Local police officer Iqbal Khan said that Maulana Nigar Alam, 40, was killed on Saturday night by demonstrators in the Sawaldher village of Mardan District, northeast of Peshawar in Khyber Pakhtunkhwa province.
Police said a man Alam was asked to deliver the concluding prayer at a rally organized by former Pakistan prime minister Imran Khan’s Pakistan Tehreek-e-Insaf party when the crowd took offense to his comments.
“Some words of his prayer were deemed blasphemous by a number of protesters, leading to torture and death at the hands of the angry mob,” Iqbal Khan said.
Witnesses said the police deputy on duty at the rally attempted to save the man by locking him up in a nearby shop, but the mob broke through the door and attacked him.
He managed to flee the scene, but a mob tracked him down to a relative’s house, police said.
“A group of individuals climbed over the wall, barged inside, and beat him to death with sticks and batons,” district police chief Najeeb-ur-Rehman said.
“The mob was so agitated that it became extremely challenging for the police to even recover the body,” he said.
Videos circulating on social media showed people pushing the accused man to the ground, kicking him and beating him with batons.
Police took the body into custody and said an investigation was under way.
Accusing people of blasphemy in Pakistan is common.
Last month, Pakistani police arrested and later released a Chinese national named Tian (田), who was working in Pakistan on a dam project and was accused by the locals of blasphemy.

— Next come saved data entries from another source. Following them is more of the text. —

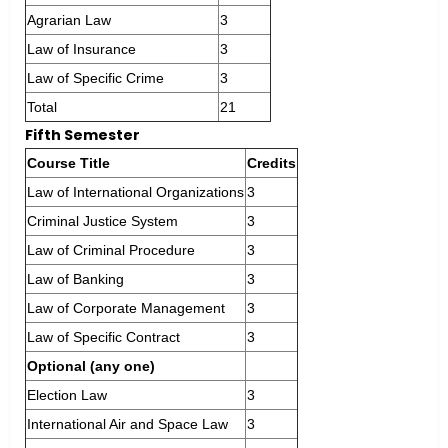
Agrarian Law
3
Law of Insurance
3
Law of Specific Crime
3
Total
21
Fifth Semester
Course Title
Credits
Law of International Organizations
3
Criminal Justice System
3
Law of Criminal Procedure
3
Law of Banking
3
Law of Corporate Management
3
Law of Specific Contract
3
Optional (any one)
Election Law
3
International Air and Space Law
3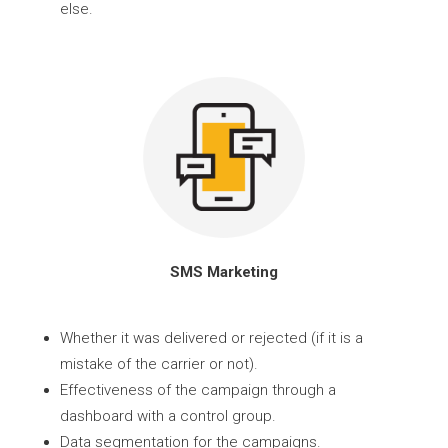
else.
SMS Marketing
Whether it was delivered or rejected (if it is a
mistake of the carrier or not).
Effectiveness of the campaign through a
dashboard with a control group.
Data segmentation for the campaigns.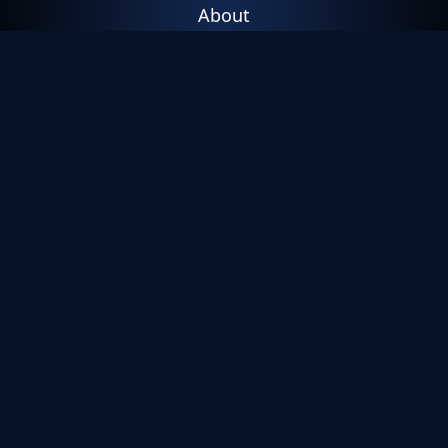
About
Leadership
Careers
Trust
Contact Us
Resources
Threat Intelligence
Resource Library
Blog
Press
Events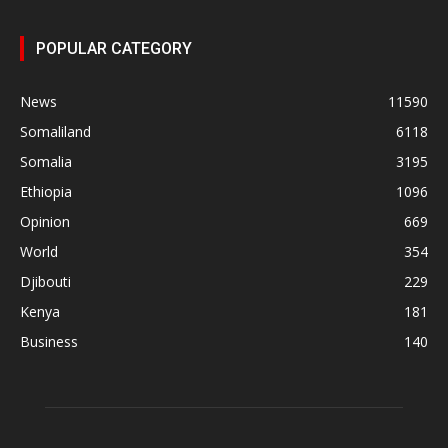
POPULAR CATEGORY
News
11590
Somaliland
6118
Somalia
3195
Ethiopia
1096
Opinion
669
World
354
Djibouti
229
Kenya
181
Business
140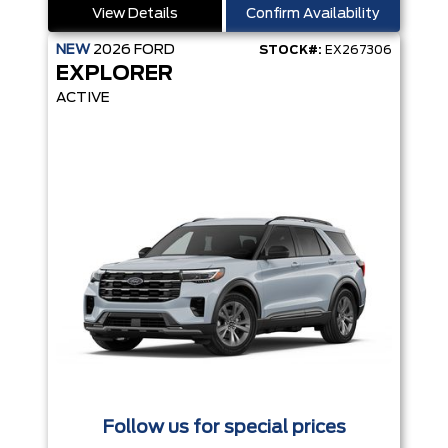
View Details
Confirm Availability
NEW
2026
FORD
STOCK#:
EX267306
EXPLORER
ACTIVE
Follow us for special prices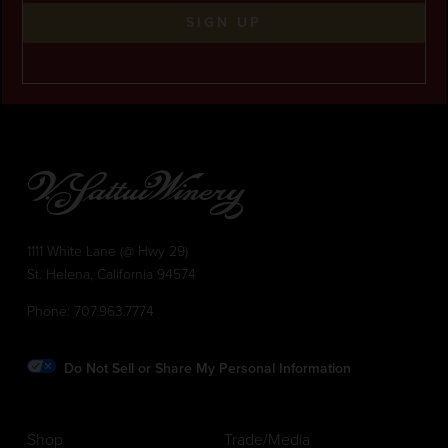
SIGN UP
1111 White Lane (@ Hwy 29)
St. Helena, California 94574
Phone:
707.963.7774
Do Not Sell or Share My Personal Information
Shop
Trade/Media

In February, an angry mob entered a police station in Pakistan’s eastern city of Lahore, snatched a person accused of blasphemy from his cell and killed him.
In 2021, a Sri Lankan national, Priyantha Diyawadanage, who was working as a factory manager in Pakistan, was killed by an angry mob over allegations of blasphemy.
In 2017, Pakistani student Mashal Khan was killed by a mob on the premises of his university over allegations of posting blasphemous content online.